Montag, 7. September 2009

Franz Josef Jung macht keine gute Figur

Der von der Bundeswehr angeordnete Luftangriff auf gekaperte Tanklaster in Afghanistan hat Kritik auch von Verbündeten ausgelöst.

Viele offene Fragen bleiben nach dem Tankwagen-Bombardement in Afghanistan:

  • Wie kam es zu der Entscheidung?
  • Wie viele Zivilisten sind unter den Opfern? Gab es eine Alternative zum Luftangriff?

Die Antworten werden aller Voraussicht nach noch Tage auf sich warten lassen. Das ist fatal, denn im Klima der Unklarheit verstärken sich die verheerenden Signale, die schon jetzt von dem Ereignis ausgehen.

Tiefe Risse in der Allianz am Hindukusch

Botschaft Nummer 1:

Das Bündnis in Afghanistan ist offenbar tiefer gespalten als bisher bekannt war. Offen wird die Bundeswehr von ihren Partnern in Washington und London kritisiert - und das, bevor offizielle Untersuchungsergebnisse vorliegen. Und ebenso massiv sind die Vorwürfe der Bundeswehr, US-Militärs streuten gezielt Fehlinformationen, um das deutsche Engagement in Afghanistan zu diskreditieren.
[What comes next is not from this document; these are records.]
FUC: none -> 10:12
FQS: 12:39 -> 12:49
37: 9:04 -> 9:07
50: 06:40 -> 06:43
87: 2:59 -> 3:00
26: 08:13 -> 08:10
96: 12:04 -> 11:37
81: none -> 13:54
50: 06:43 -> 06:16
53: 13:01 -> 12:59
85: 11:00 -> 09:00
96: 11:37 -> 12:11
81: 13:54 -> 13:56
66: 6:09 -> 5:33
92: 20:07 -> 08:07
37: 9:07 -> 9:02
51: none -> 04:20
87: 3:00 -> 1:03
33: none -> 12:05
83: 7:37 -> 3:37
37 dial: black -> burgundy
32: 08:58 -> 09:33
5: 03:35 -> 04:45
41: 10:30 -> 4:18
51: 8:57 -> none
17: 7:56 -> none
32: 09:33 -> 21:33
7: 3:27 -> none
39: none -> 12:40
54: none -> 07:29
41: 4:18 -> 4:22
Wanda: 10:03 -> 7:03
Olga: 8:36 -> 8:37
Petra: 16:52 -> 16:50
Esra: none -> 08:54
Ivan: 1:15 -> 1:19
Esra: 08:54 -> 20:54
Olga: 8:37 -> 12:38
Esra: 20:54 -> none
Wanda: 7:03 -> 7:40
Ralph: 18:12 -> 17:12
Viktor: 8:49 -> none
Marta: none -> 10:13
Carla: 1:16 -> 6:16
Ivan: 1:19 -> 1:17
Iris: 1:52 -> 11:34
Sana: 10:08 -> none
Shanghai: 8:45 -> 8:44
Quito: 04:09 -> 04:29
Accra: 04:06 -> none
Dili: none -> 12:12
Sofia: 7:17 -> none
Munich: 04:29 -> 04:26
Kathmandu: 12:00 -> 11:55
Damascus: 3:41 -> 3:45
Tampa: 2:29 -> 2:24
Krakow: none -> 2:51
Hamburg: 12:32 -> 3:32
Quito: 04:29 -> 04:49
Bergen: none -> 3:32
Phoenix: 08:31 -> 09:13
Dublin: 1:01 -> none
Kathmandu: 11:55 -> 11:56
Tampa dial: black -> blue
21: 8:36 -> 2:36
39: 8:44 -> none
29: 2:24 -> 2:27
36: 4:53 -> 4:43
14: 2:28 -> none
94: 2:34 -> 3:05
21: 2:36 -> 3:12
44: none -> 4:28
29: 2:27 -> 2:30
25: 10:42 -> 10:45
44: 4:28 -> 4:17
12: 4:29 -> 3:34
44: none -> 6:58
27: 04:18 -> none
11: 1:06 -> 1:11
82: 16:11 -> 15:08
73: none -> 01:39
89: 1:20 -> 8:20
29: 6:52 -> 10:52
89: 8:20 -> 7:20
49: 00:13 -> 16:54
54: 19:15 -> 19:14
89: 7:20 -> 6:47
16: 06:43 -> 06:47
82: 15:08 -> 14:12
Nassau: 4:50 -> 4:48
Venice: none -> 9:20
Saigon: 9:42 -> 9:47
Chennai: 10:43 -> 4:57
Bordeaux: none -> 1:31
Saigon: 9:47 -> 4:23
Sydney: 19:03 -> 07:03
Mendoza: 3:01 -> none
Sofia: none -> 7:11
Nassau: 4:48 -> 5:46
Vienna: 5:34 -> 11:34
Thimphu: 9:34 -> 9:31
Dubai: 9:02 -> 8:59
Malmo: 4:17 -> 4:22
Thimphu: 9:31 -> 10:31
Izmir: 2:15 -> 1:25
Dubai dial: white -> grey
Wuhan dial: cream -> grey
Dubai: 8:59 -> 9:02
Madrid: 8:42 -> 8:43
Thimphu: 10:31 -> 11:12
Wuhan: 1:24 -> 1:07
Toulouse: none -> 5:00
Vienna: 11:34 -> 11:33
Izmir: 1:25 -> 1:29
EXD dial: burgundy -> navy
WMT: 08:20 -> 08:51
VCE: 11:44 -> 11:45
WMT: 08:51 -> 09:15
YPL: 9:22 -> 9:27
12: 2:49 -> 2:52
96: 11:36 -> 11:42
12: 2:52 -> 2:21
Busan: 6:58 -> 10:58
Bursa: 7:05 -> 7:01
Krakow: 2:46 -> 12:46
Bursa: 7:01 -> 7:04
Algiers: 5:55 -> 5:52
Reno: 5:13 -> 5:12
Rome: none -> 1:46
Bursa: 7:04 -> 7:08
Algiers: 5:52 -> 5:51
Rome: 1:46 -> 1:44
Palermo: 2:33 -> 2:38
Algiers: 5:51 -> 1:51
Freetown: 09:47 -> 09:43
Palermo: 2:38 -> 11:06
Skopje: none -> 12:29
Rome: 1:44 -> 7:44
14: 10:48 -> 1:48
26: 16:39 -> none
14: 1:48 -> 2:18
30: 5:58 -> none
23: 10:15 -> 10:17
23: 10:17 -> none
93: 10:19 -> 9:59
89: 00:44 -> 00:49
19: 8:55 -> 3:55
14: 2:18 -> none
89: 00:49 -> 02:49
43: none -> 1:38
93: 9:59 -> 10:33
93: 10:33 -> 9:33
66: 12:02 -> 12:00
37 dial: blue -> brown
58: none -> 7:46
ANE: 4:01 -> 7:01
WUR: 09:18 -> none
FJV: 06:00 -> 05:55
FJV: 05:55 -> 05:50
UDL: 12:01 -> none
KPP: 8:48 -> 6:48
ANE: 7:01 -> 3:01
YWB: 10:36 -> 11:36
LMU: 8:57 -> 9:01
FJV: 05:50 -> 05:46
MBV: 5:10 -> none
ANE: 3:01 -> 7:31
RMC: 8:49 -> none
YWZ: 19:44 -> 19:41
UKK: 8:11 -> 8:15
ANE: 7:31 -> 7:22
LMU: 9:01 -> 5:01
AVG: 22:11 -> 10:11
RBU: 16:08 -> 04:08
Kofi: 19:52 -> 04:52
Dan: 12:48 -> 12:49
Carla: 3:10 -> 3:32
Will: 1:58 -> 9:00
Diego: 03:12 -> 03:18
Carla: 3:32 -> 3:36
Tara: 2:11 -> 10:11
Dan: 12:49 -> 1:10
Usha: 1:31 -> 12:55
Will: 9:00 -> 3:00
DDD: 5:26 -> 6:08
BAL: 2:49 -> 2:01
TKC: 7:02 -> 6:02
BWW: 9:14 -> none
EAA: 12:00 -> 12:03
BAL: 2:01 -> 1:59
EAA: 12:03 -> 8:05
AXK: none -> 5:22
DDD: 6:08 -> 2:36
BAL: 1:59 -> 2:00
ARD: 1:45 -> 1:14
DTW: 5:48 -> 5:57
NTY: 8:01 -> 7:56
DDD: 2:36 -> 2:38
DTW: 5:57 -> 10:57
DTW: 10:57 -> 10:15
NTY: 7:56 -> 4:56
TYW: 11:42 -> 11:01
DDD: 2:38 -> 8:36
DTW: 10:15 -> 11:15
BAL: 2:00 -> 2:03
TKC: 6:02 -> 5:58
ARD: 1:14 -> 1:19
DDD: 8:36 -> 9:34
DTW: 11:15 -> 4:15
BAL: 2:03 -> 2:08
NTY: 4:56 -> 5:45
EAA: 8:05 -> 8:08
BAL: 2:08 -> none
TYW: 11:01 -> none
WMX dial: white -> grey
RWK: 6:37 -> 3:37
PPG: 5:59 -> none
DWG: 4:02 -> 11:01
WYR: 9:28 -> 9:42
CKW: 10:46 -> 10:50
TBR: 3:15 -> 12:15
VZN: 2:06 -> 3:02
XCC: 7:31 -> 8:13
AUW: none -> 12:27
Der Streit wird über die Medien ausgetragen und man kann getrost davon ausgehen, dass er auf diesem Wege auch die Öffentlichkeit in Afghanistan erreicht mit bekannten Konsequenzen: In der afghanischen Bevölkerung schwindet das Vertrauen in den Demokratisierungsprozess - die wichtigste Voraussetzung für den Erfolg der Demokratisierung. Die Taliban dürften sich die Hände reiben - die entfachte Diskussion ist Wasser auf ihre Propagandamühlen.

Akt der Hilflosigkeit

Botschaft Nummer 2:

Auch im vermeintlich sicheren Norden sind die Taliban präsent. Und diejenigen, die dort für Sicherheit sorgen sollen, wissen sich offenbar nur noch mit massiven Schlägen aus der Luft zu wehren. Ein Bild, dass weder das Vertrauen in die Bundeswehr, noch in die lokalen afghanischen Sicherheitskräfte stärken dürfte.

Botschaft Nummer 3:

Das Image der deutschen Bundeswehr als Aufbautruppe ist massiv beschädigt - mit unüberschaubaren Konsequenzen. Anschläge gegen deutsche Soldaten werden zunehmen. Die Öffentlichkeit - in Afghanistan und in Deutschland - wird Unterschiede zwischen Aufstandsbekämpfung und Krieg immer weniger wahrnehmen. Der sich gerade heiß laufende Wahlkampf in Deutschland wird zu einer weiteren Emotionalisierung der Afghanistan-Debatte führen.

All dies ist pures Gift für die Entwicklung in Afghanistan. Zerstrittene Bündnispartner einerseits, immer mehr zivile Opfer und triumphierende Taliban andererseits: Das sind keine guten Rahmenbedingungen für die zweite Amtszeit des Präsidenten, sollte Hamid Karsai die Wahlen nun gewonnen haben.

Falscher Zungenschlag im Wahlkampf

Der Streit um den deutschen Militäreinsatz in Afghanistan im deutschen Wahlkampf ist vorhersehbar aber auch wenig hilfreich. Denn die Forderung "deutsche Soldaten raus aus Afghanistan" mag zwar Stimmen einbringen, ist aber noch lange kein tragfähiges Konzept für die Zukunft des Landes am Hindukusch.

Wer ein neues Taliban-Regime in Afghanistan in Kauf nehmen will, der sollte sich die Zeit ihrer Regentschaft in Erinnerung rufen. Der bevorstehende 11. September bietet dazu Gelegenheit. Das symbolische Datum macht vielleicht den Bündnispartnern wieder klar, wer der eigentliche Gegner in Afghanistan ist.